Task:
When you reach the line in the listing below that contains "output pred_control; //¨M©w³o­Ócycleªº°Ê§@¬O§_­n¬Ýpred", begin returning lines exactly as written, and stop after the line that contains "assign select_pred = indata[20:17];". Return no other lines.
** Extracted information follows **
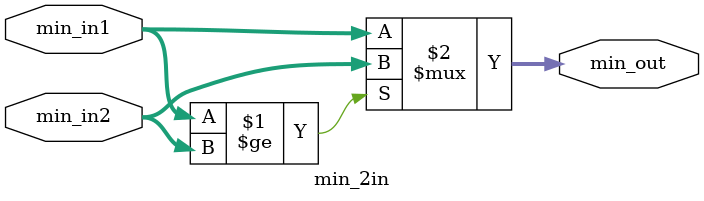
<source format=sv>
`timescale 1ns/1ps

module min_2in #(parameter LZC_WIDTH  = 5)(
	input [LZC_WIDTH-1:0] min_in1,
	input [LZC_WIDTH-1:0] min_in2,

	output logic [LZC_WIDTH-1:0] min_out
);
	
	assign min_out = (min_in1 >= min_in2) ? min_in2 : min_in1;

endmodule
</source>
** End of Extracted information **
** Extracted information follows **
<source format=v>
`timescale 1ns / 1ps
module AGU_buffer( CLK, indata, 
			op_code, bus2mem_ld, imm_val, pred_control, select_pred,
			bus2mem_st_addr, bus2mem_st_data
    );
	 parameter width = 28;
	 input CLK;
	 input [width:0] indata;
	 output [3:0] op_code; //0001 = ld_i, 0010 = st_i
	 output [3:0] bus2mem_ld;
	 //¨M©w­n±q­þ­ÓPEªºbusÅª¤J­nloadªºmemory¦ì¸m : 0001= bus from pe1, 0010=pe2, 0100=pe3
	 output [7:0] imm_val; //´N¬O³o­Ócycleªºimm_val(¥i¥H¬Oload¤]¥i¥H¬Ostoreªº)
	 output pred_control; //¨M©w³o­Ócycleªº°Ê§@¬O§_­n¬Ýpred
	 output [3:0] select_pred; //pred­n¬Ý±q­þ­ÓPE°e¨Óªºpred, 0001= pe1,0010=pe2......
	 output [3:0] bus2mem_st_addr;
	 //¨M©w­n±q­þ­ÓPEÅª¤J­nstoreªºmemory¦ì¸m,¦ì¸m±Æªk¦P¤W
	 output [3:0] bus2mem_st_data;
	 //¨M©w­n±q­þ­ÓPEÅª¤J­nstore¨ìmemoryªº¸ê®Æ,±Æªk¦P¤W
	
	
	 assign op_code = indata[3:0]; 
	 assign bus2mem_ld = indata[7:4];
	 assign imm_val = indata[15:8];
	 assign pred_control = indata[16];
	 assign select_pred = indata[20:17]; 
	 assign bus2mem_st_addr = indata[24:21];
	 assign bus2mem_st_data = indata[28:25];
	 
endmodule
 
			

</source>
** End of Extracted information **
The answer:
	 output pred_control; //¨M©w³o­Ócycleªº°Ê§@¬O§_­n¬Ýpred
	 output [3:0] select_pred; //pred­n¬Ý±q­þ­ÓPE°e¨Óªºpred, 0001= pe1,0010=pe2......
	 output [3:0] bus2mem_st_addr;
	 //¨M©w­n±q­þ­ÓPEÅª¤J­nstoreªºmemory¦ì¸m,¦ì¸m±Æªk¦P¤W
	 output [3:0] bus2mem_st_data;
	 //¨M©w­n±q­þ­ÓPEÅª¤J­nstore¨ìmemoryªº¸ê®Æ,±Æªk¦P¤W
	
	
	 assign op_code = indata[3:0]; 
	 assign bus2mem_ld = indata[7:4];
	 assign imm_val = indata[15:8];
	 assign pred_control = indata[16];
	 assign select_pred = indata[20:17]; 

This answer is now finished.